KARACHI, June 17: Business leaders on Monday continued to express their mixed reactions on the next fiscal year’s budget presented by Finance Minister Shaukat Aziz on Saturday. They hope that the measures proposed to boost investment would bring desired and positive results, but were not happy on the unrealistic tax collection target fixed at Rs460 billion.
A former President of the Federation of Pakistan Chambers of Commerce and Industry S.M. Muneer appreciated the “business friendly” feature of the 2002-03 budget but expressed reservations on the Rs460 billion tax collection target.
He reminded the government that a tax collection target of Rs457 billion was fixed in the 01-02 budget, which was revised downward three times in the year and hardly Rs400 billion is expected to be recovered. He feared that an inflated target of Rs460 billion would bring pressures on the tax collectors who in turn would harass the taxpayers and would eventually affect the trade and industry.
The Chairman of the Towel Manufacturers’ Association of Pakistan S.M.A. Rizvi in his statement has ridiculed those hailing the budget as ‘investment friendly’. “With the present political situation, complicated sales tax laws, multiplicity of the federal and provincial departments, high cost of utilities, total break down of infrastructure facilities, conditionalities of the IMF and other donors, we can only pray to God that he may send some investor from the heaven,” he said.

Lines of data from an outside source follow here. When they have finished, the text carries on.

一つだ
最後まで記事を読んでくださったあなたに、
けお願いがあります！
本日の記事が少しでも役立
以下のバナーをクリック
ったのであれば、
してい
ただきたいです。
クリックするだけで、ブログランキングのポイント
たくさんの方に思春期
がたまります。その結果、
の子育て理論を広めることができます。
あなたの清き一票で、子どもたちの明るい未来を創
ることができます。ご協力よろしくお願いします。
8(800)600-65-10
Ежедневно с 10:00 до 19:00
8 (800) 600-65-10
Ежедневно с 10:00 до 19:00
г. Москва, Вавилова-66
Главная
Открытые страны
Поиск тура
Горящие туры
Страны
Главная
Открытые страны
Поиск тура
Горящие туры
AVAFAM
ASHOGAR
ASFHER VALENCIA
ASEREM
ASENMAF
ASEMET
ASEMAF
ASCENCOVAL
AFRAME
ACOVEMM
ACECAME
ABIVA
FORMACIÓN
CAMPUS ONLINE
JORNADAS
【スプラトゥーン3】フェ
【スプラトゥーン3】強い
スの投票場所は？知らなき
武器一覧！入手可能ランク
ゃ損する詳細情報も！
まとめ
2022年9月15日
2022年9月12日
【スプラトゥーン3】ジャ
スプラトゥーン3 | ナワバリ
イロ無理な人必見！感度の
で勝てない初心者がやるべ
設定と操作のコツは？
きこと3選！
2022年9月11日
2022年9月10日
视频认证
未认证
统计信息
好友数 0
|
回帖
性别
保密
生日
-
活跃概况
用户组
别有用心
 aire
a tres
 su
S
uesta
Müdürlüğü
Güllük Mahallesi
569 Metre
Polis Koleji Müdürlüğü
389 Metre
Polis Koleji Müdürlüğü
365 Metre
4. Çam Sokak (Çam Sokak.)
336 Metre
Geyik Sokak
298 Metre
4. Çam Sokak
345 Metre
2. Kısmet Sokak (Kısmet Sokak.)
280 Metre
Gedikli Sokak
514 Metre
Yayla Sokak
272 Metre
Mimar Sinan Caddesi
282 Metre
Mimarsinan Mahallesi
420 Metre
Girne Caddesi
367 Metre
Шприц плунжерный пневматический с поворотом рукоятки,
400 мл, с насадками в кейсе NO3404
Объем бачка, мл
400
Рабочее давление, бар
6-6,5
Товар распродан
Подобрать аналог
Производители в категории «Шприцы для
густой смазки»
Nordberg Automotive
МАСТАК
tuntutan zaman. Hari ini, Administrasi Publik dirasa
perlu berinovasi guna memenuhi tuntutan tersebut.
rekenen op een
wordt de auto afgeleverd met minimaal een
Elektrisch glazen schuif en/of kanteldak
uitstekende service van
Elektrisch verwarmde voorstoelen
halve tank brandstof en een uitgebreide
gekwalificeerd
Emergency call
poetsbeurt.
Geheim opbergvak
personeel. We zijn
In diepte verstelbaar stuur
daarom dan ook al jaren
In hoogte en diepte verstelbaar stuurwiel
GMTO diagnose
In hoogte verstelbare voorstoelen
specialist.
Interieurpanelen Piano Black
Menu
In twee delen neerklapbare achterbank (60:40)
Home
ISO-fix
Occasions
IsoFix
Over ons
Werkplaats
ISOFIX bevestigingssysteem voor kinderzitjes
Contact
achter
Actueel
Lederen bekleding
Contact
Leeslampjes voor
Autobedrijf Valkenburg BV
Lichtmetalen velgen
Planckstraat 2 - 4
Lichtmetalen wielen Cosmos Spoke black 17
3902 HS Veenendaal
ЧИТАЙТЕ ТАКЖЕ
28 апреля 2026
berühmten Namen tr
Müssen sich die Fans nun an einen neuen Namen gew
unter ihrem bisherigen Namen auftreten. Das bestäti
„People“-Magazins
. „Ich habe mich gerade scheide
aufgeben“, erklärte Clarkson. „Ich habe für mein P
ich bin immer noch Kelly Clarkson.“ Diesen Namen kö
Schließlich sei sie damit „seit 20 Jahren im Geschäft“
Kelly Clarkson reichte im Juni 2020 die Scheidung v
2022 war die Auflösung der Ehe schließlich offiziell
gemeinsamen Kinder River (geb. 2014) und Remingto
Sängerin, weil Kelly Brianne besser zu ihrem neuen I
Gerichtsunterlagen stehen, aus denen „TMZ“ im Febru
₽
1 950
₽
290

He, however, appreciated some relief in the income tax but term the reduction in import duty as cosmetic.
G. R. Arshad, life chairman, Action Committee of All Pakistan Textile Processing Mills Association highlighting various positive features of the budget called it a balanced and investment oriented budget.
Haji Shafi-ur-Rehman of Pakistan Kiryana Merchants Association criticized the government for retaining 20 per cent duty on import of spices. He said that trade bodies have been informing government that this high rate of duty on spices has led to smuggling which be tackled effectively by reducing the rate of duty.
The union of Small and Medium Enterprises expressed its disappointment as what it said the budget has failed to provide any facility or incentive to small entrepreneur.
The Pakistan Ship Breakers’ Association welcomed the withdrawal of central excise duty on ship plates.
Haji Mohammad Hanif Biloo of the Wholesale Chemists Council of Pakistan expressed disappointment that the budget did not address the issue of levy of GST on medicines.